A frequent circumstance is one in which the most common the mode of access to a table is via one of the foreign key columns to a parent table. In this case, that should be the lead cluster key.

CREATE TABLE A (
  AID INT NOT NULL IDENTITY
  , PID INT NOT NULL
  , INDEX UCX_AID UNIQUE CLUSTERED(PID,AID)
  , CONSTRAINT PK_A PRIMARY KEY NONCLUSTERED (AID)
  , CONSTRAINT FK_A_P FOREIGN KEY (PID) REFERENCES P (PID) )
GO

However, the foreign key column is usually not unique in the referencing table. A very good practice for the cluster key is that the full key be unique. One common method is for the lead key to be the most frequently accessed parent table key with a local identity at the end, if necessary, to make the full key unique.

If this table has its own child tables, it may be desirable to have a Primary Key Nonclustered defined on the Identity column. This supports child tables that foreign to it. Another option, perhaps a better one, is to have a unique nonclustered index serve this purpose, which can have Included Columns. Note: certain high-level tools look for the primary key. I would advise avoiding tools built by people with a limited understanding of the SQL Server engine.

It is possible to have implicitly named primary and foreign keys and default constraints as well as in the example below.

CREATE TABLE B (
  BID INT NOT NULL IDENTITY PRIMARY KEY NONCLUSTERED
  , AID INT NOT NULL FOREIGN KEY REFERENCES A (AID)
  , Bdate date NOT NULL DEFAULT getdate()
  , INDEX UCX_AID UNIQUE CLUSTERED (AID, BID)
)

My recommendation is that all constraints be explicitly named, ideally to a compact naming convention, sufficient to guarantee uniqueness as required for sys.objects entities.

CREATE TABLE C (
  CID INT NOT NULL IDENTITY
  , AID INT NOT NULL
  , Cdate date NOT NULL CONSTRAINT DF_C_Cdate DEFAULT getdate()
  , INDEX UCX_AID UNIQUE CLUSTERED (AID,CID)
  , CONSTRAINT PK_C PRIMARY KEY NONCLUSTERED (CID)
  , CONSTRAINT FK_C_A FOREIGN KEY (AID) REFERENCES A(AID)
)
GO

Another situation is the join table, that supports a many-to-many relation between two tables.
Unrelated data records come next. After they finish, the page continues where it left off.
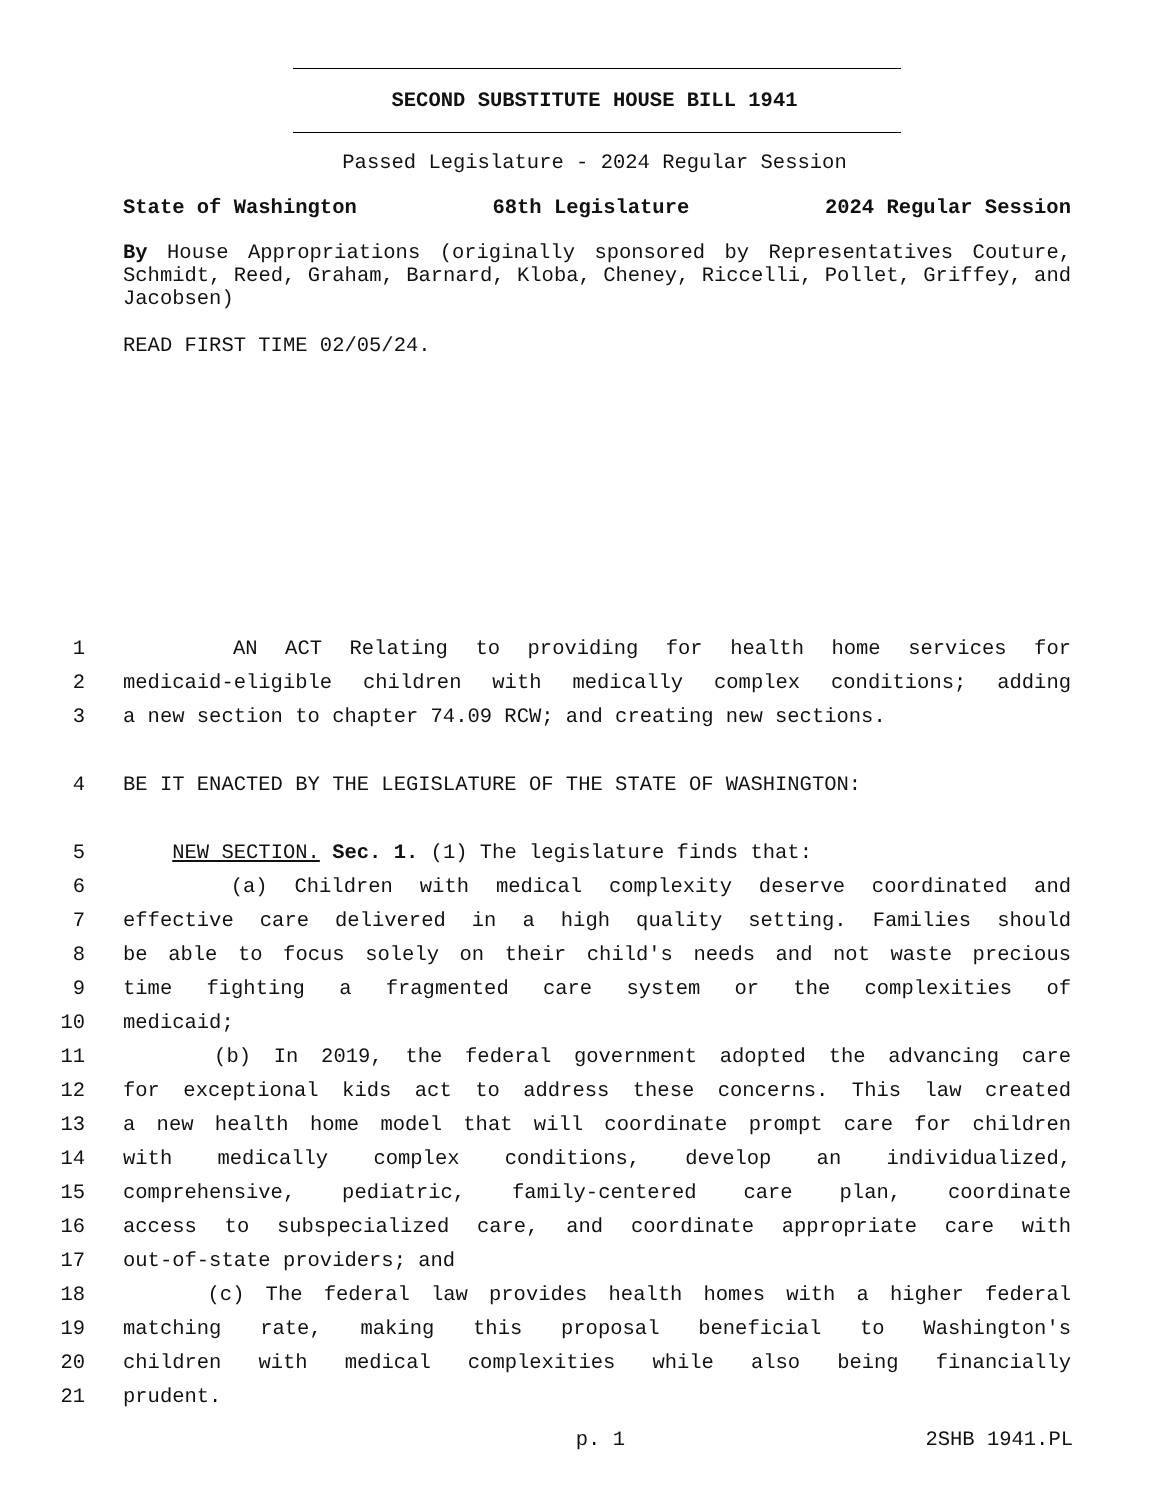SECOND SUBSTITUTE HOUSE BILL 1941
Passed Legislature - 2024 Regular Session
State of Washington 68th Legislature 2024 Regular Session
By House Appropriations (originally sponsored by Representatives Couture, Schmidt, Reed, Graham, Barnard, Kloba, Cheney, Riccelli, Pollet, Griffey, and Jacobsen)
READ FIRST TIME 02/05/24.
1 AN ACT Relating to providing for health home services for
2 medicaid-eligible children with medically complex conditions; adding
3 a new section to chapter 74.09 RCW; and creating new sections.
4 BE IT ENACTED BY THE LEGISLATURE OF THE STATE OF WASHINGTON:
5 NEW SECTION. Sec. 1. (1) The legislature finds that:
6 (a) Children with medical complexity deserve coordinated and
7 effective care delivered in a high quality setting. Families should
8 be able to focus solely on their child's needs and not waste precious
9 time fighting a fragmented care system or the complexities of
10 medicaid;
11 (b) In 2019, the federal government adopted the advancing care
12 for exceptional kids act to address these concerns. This law created
13 a new health home model that will coordinate prompt care for children
14 with medically complex conditions, develop an individualized,
15 comprehensive, pediatric, family-centered care plan, coordinate
16 access to subspecialized care, and coordinate appropriate care with
17 out-of-state providers; and
18 (c) The federal law provides health homes with a higher federal
19 matching rate, making this proposal beneficial to Washington's
20 children with medical complexities while also being financially
21 prudent.
p. 1 2SHB 1941.PL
Any single row in table B might have a relation to more than one row in table C, and vice versa. In this case, there is no point in having an identity column as below.

CREATE TABLE BC_bad(
  ID INT NOT NULL IDENTITY
  , BID INT NOT NULL
  , CID INT NOT NULL
  , CONSTRAINT PK_BC1 PRIMARY KEY (ID)
  , CONSTRAINT FK_BC1_B FOREIGN KEY (BID) REFERENCES B (BID)
  , CONSTRAINT FK_BC1_C FOREIGN KEY (CID) REFERENCES C (CID)
)

The more efficient method to support a join table is to simply have the two foreign key columns as either the Primary Key Clustered, or just a unique clustered index.

CREATE TABLE BC2 (
  BID INT NOT NULL
  , CID INT NOT NULL
  , CONSTRAINT PK_BC1 PRIMARY KEY CLUSTERED(BID,CID)
  , INDEX UX_CB UNIQUE NONCLUSTERED (CID,BID)
  , CONSTRAINT FK_BC1_B FOREIGN KEY (BID) REFERENCES B (BID)
  , CONSTRAINT FK_BC1_C FOREIGN KEY (CID) REFERENCES C (CID)
 

It may or may not be necessary to have an index in the opposite order depending on the needs of the business logic.